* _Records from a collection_
┌──

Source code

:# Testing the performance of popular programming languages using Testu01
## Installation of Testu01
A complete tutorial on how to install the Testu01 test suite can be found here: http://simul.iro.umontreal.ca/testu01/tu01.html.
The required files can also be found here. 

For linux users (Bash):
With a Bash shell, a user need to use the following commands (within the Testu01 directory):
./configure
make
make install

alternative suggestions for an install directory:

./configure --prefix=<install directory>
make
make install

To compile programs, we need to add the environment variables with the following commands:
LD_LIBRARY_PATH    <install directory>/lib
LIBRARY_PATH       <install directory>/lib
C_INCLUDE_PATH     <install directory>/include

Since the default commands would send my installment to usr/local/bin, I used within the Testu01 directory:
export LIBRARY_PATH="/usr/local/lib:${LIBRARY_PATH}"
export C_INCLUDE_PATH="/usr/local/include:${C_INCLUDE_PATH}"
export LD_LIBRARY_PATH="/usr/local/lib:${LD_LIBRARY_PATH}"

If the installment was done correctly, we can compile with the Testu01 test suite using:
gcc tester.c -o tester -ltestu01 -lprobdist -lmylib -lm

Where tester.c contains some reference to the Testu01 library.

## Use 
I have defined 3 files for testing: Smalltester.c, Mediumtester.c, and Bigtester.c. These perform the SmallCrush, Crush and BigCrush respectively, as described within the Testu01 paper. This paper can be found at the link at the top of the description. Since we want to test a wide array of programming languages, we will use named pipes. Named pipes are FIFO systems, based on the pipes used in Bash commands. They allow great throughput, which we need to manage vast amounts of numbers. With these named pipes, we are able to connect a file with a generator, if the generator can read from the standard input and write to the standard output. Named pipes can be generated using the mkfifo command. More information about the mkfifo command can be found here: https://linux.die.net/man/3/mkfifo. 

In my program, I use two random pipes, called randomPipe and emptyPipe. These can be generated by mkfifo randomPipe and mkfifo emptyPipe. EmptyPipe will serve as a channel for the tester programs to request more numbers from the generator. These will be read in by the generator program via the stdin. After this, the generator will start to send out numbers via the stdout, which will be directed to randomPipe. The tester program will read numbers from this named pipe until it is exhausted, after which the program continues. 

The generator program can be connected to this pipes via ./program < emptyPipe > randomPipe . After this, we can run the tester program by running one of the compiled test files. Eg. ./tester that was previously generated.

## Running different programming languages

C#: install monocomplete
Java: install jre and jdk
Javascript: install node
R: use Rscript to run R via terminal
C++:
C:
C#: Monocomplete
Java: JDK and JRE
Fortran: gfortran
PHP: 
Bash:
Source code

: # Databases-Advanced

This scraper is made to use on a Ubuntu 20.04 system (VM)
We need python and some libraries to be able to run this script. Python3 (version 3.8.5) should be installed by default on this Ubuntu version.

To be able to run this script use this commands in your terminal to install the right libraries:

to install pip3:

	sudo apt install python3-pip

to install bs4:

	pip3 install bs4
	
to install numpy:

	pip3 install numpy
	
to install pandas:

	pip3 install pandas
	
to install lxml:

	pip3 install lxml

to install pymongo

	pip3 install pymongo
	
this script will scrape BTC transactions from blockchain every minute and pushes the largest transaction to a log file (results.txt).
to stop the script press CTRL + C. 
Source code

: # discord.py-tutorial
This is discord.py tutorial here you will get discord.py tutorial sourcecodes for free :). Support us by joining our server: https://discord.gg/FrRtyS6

└──

* _TASK DIRECTIONS_
All of the data above must be set down again exactly.

* _OUTPUT OF THE TASK_
Source code

:# Testing the performance of popular programming languages using Testu01
## Installation of Testu01
A complete tutorial on how to install the Testu01 test suite can be found here: http://simul.iro.umontreal.ca/testu01/tu01.html.
The required files can also be found here. 

For linux users (Bash):
With a Bash shell, a user need to use the following commands (within the Testu01 directory):
./configure
make
make install

alternative suggestions for an install directory:

./configure --prefix=<install directory>
make
make install

To compile programs, we need to add the environment variables with the following commands:
LD_LIBRARY_PATH    <install directory>/lib
LIBRARY_PATH       <install directory>/lib
C_INCLUDE_PATH     <install directory>/include

Since the default commands would send my installment to usr/local/bin, I used within the Testu01 directory:
export LIBRARY_PATH="/usr/local/lib:${LIBRARY_PATH}"
export C_INCLUDE_PATH="/usr/local/include:${C_INCLUDE_PATH}"
export LD_LIBRARY_PATH="/usr/local/lib:${LD_LIBRARY_PATH}"

If the installment was done correctly, we can compile with the Testu01 test suite using:
gcc tester.c -o tester -ltestu01 -lprobdist -lmylib -lm

Where tester.c contains some reference to the Testu01 library.

## Use 
I have defined 3 files for testing: Smalltester.c, Mediumtester.c, and Bigtester.c. These perform the SmallCrush, Crush and BigCrush respectively, as described within the Testu01 paper. This paper can be found at the link at the top of the description. Since we want to test a wide array of programming languages, we will use named pipes. Named pipes are FIFO systems, based on the pipes used in Bash commands. They allow great throughput, which we need to manage vast amounts of numbers. With these named pipes, we are able to connect a file with a generator, if the generator can read from the standard input and write to the standard output. Named pipes can be generated using the mkfifo command. More information about the mkfifo command can be found here: https://linux.die.net/man/3/mkfifo. 

In my program, I use two random pipes, called randomPipe and emptyPipe. These can be generated by mkfifo randomPipe and mkfifo emptyPipe. EmptyPipe will serve as a channel for the tester programs to request more numbers from the generator. These will be read in by the generator program via the stdin. After this, the generator will start to send out numbers via the stdout, which will be directed to randomPipe. The tester program will read numbers from this named pipe until it is exhausted, after which the program continues. 

The generator program can be connected to this pipes via ./program < emptyPipe > randomPipe . After this, we can run the tester program by running one of the compiled test files. Eg. ./tester that was previously generated.

## Running different programming languages

C#: install monocomplete
Java: install jre and jdk
Javascript: install node
R: use Rscript to run R via terminal
C++:
C:
C#: Monocomplete
Java: JDK and JRE
Fortran: gfortran
PHP: 
Bash:
Source code

: # Databases-Advanced

This scraper is made to use on a Ubuntu 20.04 system (VM)
We need python and some libraries to be able to run this script. Python3 (version 3.8.5) should be installed by default on this Ubuntu version.

To be able to run this script use this commands in your terminal to install the right libraries:

to install pip3:

	sudo apt install python3-pip

to install bs4:

	pip3 install bs4
	
to install numpy:

	pip3 install numpy
	
to install pandas:

	pip3 install pandas
	
to install lxml:

	pip3 install lxml

to install pymongo

	pip3 install pymongo
	
this script will scrape BTC transactions from blockchain every minute and pushes the largest transaction to a log file (results.txt).
to stop the script press CTRL + C. 
Source code

: # discord.py-tutorial
This is discord.py tutorial here you will get discord.py tutorial sourcecodes for free :). Support us by joining our server: https://discord.gg/FrRtyS6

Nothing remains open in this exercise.